Glycitin
- Names: IUPAC name 7-(β-D-Glucopyranosyloxy)-4′-hydroxy-6-methoxyisoflavone

Identifiers
- CAS Number: 40246-10-4;
- 3D model (JSmol): Interactive image;
- ChEBI: CHEBI:80373;
- ChemSpider: 163248;
- KEGG: C16195;
- PubChem CID: 187808;
- UNII: G2S44P62XC;
- CompTox Dashboard (EPA): DTXSID80193227 ;

Properties
- Chemical formula: C_{22}H_{22}O_{10}
- Molar mass: 446.408 g·mol^{−1}

= Glycitin =

Glycitin (glycitein 7-O-glucoside) is an isoflavone found in soy, and remains to various degrees in soy products like tofu, soymilk and soy sauce. Although glycitin has its own health associated properties (below), it can be transformed to glycitein by human intestinal flora by the action of beta-glucosidases.

==Properties==
Some interesting effects of glycitin include human dermal fibroblast cell proliferation and migration via TGF‐β signaling, glycitin treatment produces anti-photoaging effects such as collagen type I and collagen type III increase at both the mRNA and protein levels.
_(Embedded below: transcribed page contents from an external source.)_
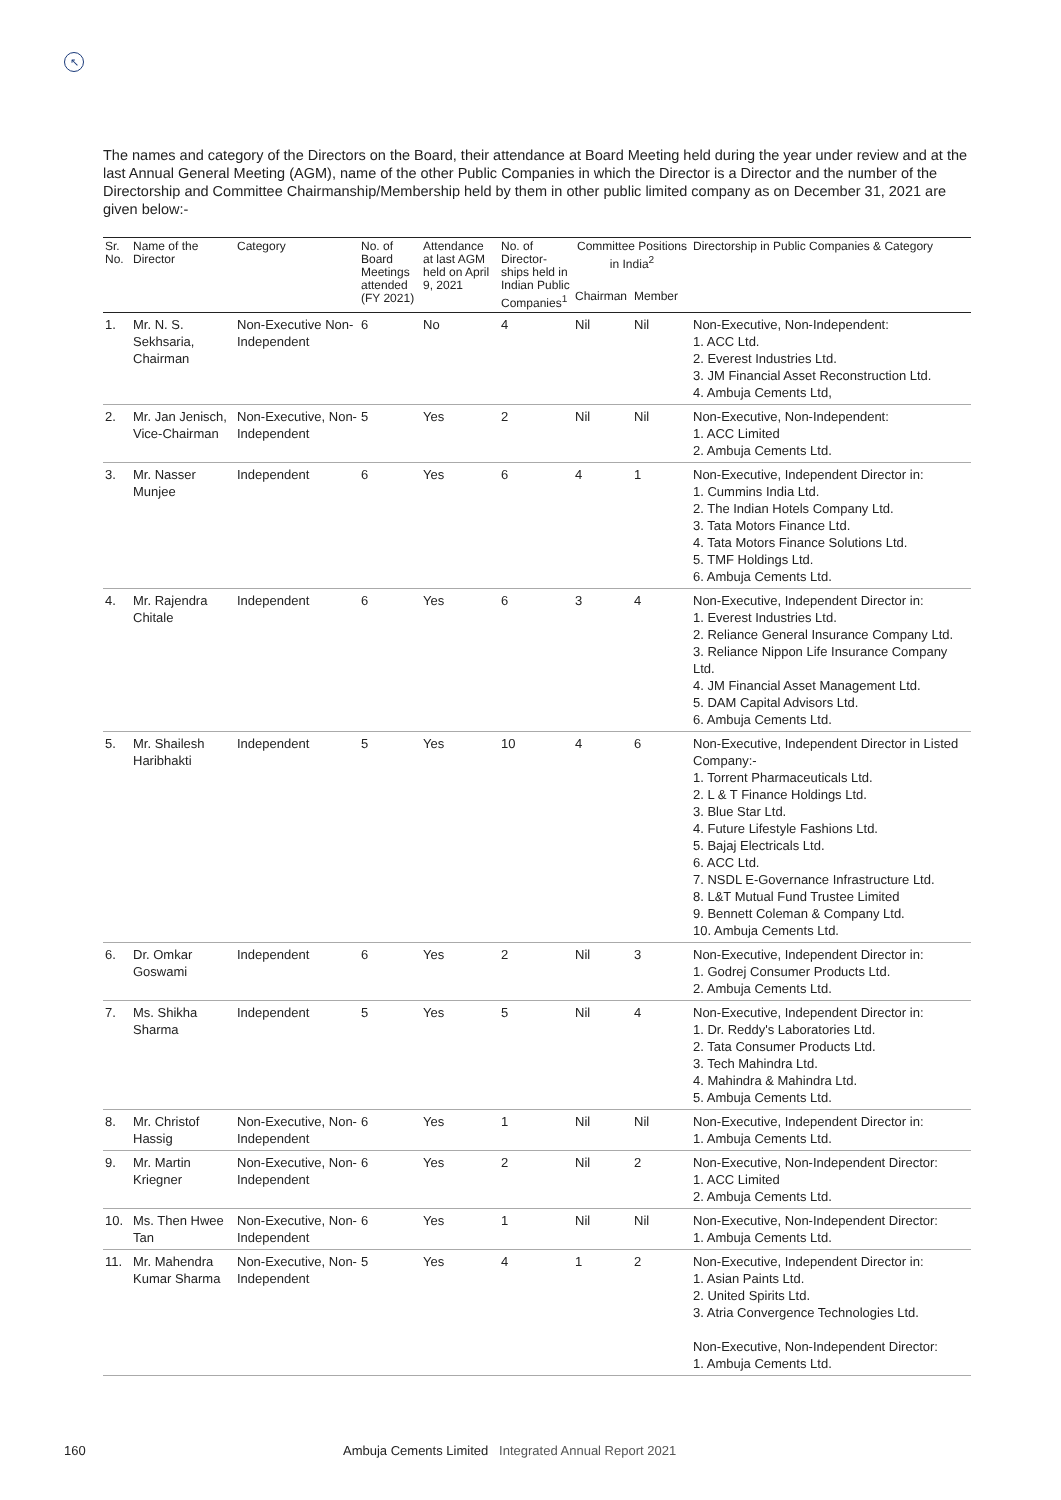↖
The names and category of the Directors on the Board, their attendance at Board Meeting held during the year under review and at the last Annual General Meeting (AGM), name of the other Public Companies in which the Director is a Director and the number of the Directorship and Committee Chairmanship/Membership held by them in other public limited company as on December 31, 2021 are given below:-
| Sr. No. | Name of the Director | Category | No. of Board Meetings attended (FY 2021) | Attendance at last AGM held on April 9, 2021 | No. of Director-ships held in Indian Public Companies<sup>1</sup> | Committee Positions in India<sup>2</sup> | | Directorship in Public Companies & Category |
| --- | --- | --- | --- | --- | --- | --- | --- | --- |
| | | | | | | Chairman | Member | |
| 1. | Mr. N. S. Sekhsaria, Chairman | Non-Executive Non-Independent | 6 | No | 4 | Nil | Nil | Non-Executive, Non-Independent: 1. ACC Ltd. 2. Everest Industries Ltd. 3. JM Financial Asset Reconstruction Ltd. 4. Ambuja Cements Ltd, |
| 2. | Mr. Jan Jenisch, Vice-Chairman | Non-Executive, Non-Independent | 5 | Yes | 2 | Nil | Nil | Non-Executive, Non-Independent: 1. ACC Limited 2. Ambuja Cements Ltd. |
| 3. | Mr. Nasser Munjee | Independent | 6 | Yes | 6 | 4 | 1 | Non-Executive, Independent Director in: 1. Cummins India Ltd. 2. The Indian Hotels Company Ltd. 3. Tata Motors Finance Ltd. 4. Tata Motors Finance Solutions Ltd. 5. TMF Holdings Ltd. 6. Ambuja Cements Ltd. |
| 4. | Mr. Rajendra Chitale | Independent | 6 | Yes | 6 | 3 | 4 | Non-Executive, Independent Director in: 1. Everest Industries Ltd. 2. Reliance General Insurance Company Ltd. 3. Reliance Nippon Life Insurance Company Ltd. 4. JM Financial Asset Management Ltd. 5. DAM Capital Advisors Ltd. 6. Ambuja Cements Ltd. |
| 5. | Mr. Shailesh Haribhakti | Independent | 5 | Yes | 10 | 4 | 6 | Non-Executive, Independent Director in Listed Company:- 1. Torrent Pharmaceuticals Ltd. 2. L & T Finance Holdings Ltd. 3. Blue Star Ltd. 4. Future Lifestyle Fashions Ltd. 5. Bajaj Electricals Ltd. 6. ACC Ltd. 7. NSDL E-Governance Infrastructure Ltd. 8. L&T Mutual Fund Trustee Limited 9. Bennett Coleman & Company Ltd. 10. Ambuja Cements Ltd. |
| 6. | Dr. Omkar Goswami | Independent | 6 | Yes | 2 | Nil | 3 | Non-Executive, Independent Director in: 1. Godrej Consumer Products Ltd. 2. Ambuja Cements Ltd. |
| 7. | Ms. Shikha Sharma | Independent | 5 | Yes | 5 | Nil | 4 | Non-Executive, Independent Director in: 1. Dr. Reddy's Laboratories Ltd. 2. Tata Consumer Products Ltd. 3. Tech Mahindra Ltd. 4. Mahindra & Mahindra Ltd. 5. Ambuja Cements Ltd. |
| 8. | Mr. Christof Hassig | Non-Executive, Non-Independent | 6 | Yes | 1 | Nil | Nil | Non-Executive, Independent Director in: 1. Ambuja Cements Ltd. |
| 9. | Mr. Martin Kriegner | Non-Executive, Non-Independent | 6 | Yes | 2 | Nil | 2 | Non-Executive, Non-Independent Director: 1. ACC Limited 2. Ambuja Cements Ltd. |
| 10. | Ms. Then Hwee Tan | Non-Executive, Non-Independent | 6 | Yes | 1 | Nil | Nil | Non-Executive, Non-Independent Director: 1. Ambuja Cements Ltd. |
| 11. | Mr. Mahendra Kumar Sharma | Non-Executive, Non-Independent | 5 | Yes | 4 | 1 | 2 | Non-Executive, Independent Director in: 1. Asian Paints Ltd. 2. United Spirits Ltd. 3. Atria Convergence Technologies Ltd. Non-Executive, Non-Independent Director: 1. Ambuja Cements Ltd. |
160 Ambuja Cements Limited Integrated Annual Report 2021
Other noted effects decreased elastase, and decreased β‐galactosidase activation. In conjunction with 4′,6,7-trimethoxyisoflavone (TMF), an isoflavone that promotes fibroblast migration but not proliferation, wound healing and anti-scarring activity (reorganization and wound fibrosis inhibition) were significantly and synergistically boosted in both in vivo mice and in vitro.